Say how many of the lines below hold "START", writing the number and nothing more.

#### [Supplied records]
::::

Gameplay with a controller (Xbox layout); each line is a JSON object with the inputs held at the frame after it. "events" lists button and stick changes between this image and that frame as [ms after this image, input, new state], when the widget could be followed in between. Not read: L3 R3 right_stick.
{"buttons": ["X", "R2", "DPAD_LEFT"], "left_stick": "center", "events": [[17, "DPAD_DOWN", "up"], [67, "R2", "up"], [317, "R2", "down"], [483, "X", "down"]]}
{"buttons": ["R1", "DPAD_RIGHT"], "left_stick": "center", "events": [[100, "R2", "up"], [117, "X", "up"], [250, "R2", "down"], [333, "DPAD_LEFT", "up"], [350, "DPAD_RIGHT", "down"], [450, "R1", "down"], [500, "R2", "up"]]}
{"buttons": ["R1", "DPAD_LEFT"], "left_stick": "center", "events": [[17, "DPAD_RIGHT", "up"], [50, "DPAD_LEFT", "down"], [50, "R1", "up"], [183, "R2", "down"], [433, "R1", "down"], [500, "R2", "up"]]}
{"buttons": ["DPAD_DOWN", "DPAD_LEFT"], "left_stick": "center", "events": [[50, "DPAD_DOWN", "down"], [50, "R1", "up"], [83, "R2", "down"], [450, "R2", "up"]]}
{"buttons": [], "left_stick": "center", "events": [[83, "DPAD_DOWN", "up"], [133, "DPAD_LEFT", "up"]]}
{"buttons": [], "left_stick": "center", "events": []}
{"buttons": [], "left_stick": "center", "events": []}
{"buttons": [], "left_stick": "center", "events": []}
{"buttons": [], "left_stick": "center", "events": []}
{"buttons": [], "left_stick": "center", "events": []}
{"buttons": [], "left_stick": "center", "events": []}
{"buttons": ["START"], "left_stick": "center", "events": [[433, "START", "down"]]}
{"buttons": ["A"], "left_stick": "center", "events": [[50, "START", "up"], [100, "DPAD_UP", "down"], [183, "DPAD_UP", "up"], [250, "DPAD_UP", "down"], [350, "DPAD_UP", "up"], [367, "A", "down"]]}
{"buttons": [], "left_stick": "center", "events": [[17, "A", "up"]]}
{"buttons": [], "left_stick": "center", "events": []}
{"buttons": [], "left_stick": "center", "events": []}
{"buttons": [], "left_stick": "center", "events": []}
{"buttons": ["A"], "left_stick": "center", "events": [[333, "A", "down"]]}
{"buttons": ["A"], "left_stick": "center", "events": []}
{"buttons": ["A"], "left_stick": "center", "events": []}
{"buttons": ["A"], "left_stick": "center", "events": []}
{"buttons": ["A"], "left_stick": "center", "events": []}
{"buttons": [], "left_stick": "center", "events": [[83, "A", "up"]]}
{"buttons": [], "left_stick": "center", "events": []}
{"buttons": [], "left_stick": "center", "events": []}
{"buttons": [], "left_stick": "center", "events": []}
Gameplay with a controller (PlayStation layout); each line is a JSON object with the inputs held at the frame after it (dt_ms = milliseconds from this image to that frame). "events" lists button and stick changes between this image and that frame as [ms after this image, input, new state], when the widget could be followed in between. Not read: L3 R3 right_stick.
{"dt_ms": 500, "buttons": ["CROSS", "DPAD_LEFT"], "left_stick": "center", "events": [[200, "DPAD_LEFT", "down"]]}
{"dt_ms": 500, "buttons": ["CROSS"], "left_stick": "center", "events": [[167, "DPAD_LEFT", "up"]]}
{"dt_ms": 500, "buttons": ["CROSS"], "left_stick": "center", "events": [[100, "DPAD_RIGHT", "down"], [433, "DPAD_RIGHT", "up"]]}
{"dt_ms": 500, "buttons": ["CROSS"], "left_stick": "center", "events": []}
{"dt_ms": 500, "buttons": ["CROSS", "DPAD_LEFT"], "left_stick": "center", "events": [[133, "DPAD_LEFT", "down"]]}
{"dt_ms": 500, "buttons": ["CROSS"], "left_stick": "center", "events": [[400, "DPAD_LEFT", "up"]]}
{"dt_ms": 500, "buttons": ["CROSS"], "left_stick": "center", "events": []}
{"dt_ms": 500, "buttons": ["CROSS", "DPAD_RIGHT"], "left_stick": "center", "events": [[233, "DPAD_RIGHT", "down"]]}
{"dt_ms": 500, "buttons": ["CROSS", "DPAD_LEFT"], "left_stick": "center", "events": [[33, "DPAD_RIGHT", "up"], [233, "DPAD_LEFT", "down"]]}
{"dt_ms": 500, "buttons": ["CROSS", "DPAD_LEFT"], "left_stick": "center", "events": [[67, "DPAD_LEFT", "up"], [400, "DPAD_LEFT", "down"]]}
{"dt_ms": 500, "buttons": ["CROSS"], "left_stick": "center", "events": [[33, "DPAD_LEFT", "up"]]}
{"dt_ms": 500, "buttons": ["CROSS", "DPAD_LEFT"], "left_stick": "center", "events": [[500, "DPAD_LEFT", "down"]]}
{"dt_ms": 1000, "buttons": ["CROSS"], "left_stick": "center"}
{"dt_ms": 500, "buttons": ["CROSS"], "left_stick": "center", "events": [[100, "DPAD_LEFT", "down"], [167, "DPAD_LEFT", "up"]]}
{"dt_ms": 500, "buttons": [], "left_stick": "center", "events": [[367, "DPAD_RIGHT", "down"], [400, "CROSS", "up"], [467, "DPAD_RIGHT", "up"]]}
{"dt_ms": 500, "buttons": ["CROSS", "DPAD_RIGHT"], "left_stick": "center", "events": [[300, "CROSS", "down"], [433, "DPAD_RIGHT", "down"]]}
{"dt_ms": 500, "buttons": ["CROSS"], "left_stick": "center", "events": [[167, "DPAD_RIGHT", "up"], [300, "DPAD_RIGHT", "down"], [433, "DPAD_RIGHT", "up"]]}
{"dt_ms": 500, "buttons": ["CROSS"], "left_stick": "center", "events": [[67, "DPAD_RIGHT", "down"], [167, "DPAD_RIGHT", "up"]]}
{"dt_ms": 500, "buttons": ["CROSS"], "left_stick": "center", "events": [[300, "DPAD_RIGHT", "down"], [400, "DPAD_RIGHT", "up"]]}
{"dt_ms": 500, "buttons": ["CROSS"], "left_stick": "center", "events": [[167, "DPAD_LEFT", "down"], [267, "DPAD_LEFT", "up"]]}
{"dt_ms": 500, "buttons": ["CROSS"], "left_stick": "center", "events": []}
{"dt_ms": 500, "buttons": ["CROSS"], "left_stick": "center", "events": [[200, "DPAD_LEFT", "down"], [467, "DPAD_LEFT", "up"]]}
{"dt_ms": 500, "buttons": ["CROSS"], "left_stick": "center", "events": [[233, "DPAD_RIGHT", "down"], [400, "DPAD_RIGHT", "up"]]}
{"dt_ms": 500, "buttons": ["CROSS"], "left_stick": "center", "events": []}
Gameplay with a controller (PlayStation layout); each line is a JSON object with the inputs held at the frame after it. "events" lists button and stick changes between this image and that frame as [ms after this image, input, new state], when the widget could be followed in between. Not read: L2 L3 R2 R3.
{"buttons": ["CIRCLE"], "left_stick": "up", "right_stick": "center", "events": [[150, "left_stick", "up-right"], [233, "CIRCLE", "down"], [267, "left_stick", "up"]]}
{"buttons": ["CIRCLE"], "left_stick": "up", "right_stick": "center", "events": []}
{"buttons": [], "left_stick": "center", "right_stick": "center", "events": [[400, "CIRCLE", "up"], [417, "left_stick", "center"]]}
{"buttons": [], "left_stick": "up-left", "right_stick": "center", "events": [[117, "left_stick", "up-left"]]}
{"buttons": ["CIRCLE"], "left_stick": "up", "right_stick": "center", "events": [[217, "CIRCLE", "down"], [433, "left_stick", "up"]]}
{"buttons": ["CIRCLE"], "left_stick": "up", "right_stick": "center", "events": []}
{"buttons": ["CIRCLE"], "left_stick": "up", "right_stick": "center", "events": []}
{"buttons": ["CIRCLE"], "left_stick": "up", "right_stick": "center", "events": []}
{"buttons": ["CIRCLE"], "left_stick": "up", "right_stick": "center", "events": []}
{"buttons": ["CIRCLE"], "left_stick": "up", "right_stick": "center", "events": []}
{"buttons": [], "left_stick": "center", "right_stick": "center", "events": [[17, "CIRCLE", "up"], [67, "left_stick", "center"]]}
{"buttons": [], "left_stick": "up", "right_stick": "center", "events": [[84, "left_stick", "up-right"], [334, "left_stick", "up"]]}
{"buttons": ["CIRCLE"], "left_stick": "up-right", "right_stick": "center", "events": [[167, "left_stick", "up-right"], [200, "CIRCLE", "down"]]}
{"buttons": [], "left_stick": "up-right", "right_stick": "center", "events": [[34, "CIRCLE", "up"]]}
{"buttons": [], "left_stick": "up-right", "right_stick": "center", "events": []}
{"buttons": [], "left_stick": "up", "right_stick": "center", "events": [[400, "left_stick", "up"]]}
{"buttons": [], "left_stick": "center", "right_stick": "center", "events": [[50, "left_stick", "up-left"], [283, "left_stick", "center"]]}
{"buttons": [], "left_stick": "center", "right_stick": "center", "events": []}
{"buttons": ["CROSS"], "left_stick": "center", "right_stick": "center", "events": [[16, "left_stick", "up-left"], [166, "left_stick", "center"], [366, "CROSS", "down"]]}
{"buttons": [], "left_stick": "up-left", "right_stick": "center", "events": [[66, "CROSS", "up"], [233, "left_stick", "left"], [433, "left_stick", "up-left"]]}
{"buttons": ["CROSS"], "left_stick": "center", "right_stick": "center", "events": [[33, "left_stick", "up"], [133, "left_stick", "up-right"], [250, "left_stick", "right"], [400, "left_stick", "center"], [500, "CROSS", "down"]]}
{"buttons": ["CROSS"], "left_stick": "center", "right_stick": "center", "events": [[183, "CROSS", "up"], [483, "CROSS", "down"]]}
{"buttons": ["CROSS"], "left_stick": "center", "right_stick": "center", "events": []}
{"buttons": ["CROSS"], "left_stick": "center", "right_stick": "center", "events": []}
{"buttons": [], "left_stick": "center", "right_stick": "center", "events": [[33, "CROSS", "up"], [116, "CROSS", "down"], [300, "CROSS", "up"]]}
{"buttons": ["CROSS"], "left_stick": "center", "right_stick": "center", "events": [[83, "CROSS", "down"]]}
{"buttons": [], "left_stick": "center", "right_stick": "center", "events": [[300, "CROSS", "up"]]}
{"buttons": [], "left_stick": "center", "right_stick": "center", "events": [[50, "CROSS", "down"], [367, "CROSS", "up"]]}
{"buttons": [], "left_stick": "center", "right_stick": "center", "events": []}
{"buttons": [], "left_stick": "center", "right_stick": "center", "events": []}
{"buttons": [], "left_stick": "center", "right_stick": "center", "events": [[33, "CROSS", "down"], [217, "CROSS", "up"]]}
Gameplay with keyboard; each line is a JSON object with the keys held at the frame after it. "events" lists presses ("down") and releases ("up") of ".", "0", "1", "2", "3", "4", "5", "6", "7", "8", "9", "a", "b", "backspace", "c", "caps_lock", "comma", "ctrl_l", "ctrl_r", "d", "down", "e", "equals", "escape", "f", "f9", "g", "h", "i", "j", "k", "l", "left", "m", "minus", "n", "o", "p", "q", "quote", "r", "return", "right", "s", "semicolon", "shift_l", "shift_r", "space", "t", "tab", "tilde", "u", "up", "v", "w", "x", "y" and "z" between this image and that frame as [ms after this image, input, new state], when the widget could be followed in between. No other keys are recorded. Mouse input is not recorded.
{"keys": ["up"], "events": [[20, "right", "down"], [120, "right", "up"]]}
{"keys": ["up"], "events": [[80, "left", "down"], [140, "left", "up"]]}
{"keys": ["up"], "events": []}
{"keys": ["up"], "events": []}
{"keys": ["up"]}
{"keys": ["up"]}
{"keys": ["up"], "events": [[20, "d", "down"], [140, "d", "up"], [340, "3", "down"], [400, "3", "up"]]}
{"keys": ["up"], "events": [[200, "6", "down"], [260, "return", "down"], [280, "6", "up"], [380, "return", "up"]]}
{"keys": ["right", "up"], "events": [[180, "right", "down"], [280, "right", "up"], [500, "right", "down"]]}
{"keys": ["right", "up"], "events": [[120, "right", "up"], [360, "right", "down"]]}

::::

#### [Finished exercise]
2